Kenyan opposition leader swears himself in as ‘people’s president’

Kenyan opposition leader Raila Odinga  (pictured) swore himself in as ‘people’s president’ at a brief and low-key ceremony before thousands of cheering supporters in Nairobi’s Uhuru Park at 2.45 pm on Tuesday ignoring warnings that the act could amount to treason.

The event comes two months after President Uhuru Kenyatta was sworn in for a second term following an election re-run in October. Odinga boycotted Kenyatta’s inauguration alleging that the vote was stolen from him and that he, not Kenyatta, is Kenya’s rightful leader.

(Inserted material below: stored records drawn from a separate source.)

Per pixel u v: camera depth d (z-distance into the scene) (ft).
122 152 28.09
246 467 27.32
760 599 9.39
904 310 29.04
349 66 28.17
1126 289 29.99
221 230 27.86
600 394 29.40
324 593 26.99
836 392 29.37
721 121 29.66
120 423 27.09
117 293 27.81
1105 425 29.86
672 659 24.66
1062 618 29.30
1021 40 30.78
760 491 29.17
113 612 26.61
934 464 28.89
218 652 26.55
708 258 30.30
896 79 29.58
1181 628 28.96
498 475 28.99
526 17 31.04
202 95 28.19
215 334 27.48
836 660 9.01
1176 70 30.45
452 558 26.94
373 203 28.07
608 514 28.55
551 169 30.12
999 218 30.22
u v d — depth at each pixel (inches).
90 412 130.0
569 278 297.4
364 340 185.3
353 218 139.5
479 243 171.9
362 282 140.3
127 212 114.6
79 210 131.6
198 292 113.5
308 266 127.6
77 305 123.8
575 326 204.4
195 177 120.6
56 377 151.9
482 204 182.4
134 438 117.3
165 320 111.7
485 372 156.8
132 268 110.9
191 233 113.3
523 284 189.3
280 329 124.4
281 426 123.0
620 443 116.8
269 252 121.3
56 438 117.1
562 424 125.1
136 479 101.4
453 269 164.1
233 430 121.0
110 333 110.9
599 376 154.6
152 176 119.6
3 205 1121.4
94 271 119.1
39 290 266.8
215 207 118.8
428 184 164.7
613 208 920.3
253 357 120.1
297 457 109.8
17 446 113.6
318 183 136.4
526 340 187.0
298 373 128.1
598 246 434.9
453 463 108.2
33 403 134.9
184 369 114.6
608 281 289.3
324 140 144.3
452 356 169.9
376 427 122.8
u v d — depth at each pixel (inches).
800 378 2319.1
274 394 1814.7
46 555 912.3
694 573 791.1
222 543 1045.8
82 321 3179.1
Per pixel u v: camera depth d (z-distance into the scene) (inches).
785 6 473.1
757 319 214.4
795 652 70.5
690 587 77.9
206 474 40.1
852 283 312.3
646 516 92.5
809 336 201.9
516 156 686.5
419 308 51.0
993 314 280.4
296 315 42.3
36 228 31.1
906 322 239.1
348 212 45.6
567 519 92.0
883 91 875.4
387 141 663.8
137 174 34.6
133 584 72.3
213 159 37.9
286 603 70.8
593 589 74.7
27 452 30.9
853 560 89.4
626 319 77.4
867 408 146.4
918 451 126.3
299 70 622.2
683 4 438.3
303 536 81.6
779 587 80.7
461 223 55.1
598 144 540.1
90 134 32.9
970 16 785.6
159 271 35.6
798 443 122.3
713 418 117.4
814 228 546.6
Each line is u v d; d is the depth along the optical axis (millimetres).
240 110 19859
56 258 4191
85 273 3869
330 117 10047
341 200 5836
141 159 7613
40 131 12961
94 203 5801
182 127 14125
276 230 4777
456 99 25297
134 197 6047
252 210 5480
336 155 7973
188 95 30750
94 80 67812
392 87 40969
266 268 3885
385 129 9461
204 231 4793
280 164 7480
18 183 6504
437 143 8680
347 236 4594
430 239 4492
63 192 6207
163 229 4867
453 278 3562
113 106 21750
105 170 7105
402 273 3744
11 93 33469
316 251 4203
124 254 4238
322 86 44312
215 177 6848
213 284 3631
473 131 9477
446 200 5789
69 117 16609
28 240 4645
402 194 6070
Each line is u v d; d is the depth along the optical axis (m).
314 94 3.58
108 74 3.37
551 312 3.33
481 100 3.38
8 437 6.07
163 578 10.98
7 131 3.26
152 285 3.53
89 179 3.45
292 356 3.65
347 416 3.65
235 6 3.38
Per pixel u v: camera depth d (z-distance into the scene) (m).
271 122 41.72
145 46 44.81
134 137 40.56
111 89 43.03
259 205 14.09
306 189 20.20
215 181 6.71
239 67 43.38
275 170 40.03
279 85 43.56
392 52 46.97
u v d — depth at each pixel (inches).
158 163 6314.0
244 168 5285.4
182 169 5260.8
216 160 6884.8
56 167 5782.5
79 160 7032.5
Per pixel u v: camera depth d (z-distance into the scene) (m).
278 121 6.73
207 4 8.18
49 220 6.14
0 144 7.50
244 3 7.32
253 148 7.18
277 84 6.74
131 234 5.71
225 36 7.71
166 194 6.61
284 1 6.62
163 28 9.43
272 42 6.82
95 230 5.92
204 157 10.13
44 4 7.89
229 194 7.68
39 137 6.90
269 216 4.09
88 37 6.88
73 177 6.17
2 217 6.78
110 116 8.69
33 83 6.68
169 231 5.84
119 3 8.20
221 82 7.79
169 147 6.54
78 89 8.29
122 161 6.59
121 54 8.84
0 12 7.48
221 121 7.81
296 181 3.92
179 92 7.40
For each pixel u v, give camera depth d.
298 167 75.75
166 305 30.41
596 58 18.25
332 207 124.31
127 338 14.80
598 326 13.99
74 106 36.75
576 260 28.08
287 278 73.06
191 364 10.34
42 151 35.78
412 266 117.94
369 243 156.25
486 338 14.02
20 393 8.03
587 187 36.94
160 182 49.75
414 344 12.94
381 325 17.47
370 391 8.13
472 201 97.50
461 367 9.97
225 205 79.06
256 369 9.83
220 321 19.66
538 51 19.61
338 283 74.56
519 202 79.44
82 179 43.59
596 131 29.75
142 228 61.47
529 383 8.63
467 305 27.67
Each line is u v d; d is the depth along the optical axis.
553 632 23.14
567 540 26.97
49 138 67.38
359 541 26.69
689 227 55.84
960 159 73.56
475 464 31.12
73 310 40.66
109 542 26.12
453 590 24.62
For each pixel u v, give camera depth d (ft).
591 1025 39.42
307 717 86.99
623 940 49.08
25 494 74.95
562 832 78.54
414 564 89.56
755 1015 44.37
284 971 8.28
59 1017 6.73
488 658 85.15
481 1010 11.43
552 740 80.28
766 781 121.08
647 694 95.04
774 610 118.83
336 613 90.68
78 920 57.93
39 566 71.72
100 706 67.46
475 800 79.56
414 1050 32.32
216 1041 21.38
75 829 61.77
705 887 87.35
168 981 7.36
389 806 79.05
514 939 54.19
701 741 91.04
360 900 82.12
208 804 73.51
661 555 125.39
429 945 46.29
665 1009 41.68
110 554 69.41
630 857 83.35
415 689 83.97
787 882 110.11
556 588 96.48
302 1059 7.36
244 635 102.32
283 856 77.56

The authorities shut down TV stations on Tuesday to prevent live coverage of the swearing-in ceremony.

National Super Alliance (Nasa) principals Kalonzo Musyoka, Musalia Mudavadi and Moses Wetang’ula did not attend the ceremony much to the disappointment of Odinga’s supporters and hinting at divisions in Nasa.

Ruaraka lawmaker TJ Kajwang, who was present, administered him the oath of office as ‘people’s president’, not ‘Kenya’s president’, to avoid litigation and arrest.

“Today is a historic day in Kenya because Kenyans have taken steps to remove a dictatorial and authoritarian regime from power — a regime brought about by election-rigging,” Odinga said referring to incumbent President Uhuru Kenyatta whose inauguration he had boycotted last year.

Later in the day, the Kenyatta government branded the National Resistance Movement — a loose network established by the opposition after the elections — a “criminal group”.

Kenya faced a political crisis after the Supreme Court rejected the results of an August election won by Kenyatta due to irregularities. Fresh election was held on October 26. Kenyatta won by a huge margin after Odinga boycotted the election calling it a sham. Dozens of people were killed in clashes during voting.

Immediately after Kenyatta’s inauguration, Odinga vowed to hold his own swearing-in, which the attorney general said could amount to treason.

On the eve of the ceremony, the non-profit International Crisis Group warned that Odinga’s swearing-in could lead to police crackdown, destruction and bloodshed.

However, Tuesday’s event passed off peacefully probably because the ruling Jubilee Party and Kenyatta downplayed the event to avoid any violence.

Odinga’s swearing-in was more symbolic since there was no judge to administer him the oath. Kajwang wore an advocate’s robe and wig while administering him the oath but he was only a lawmaker.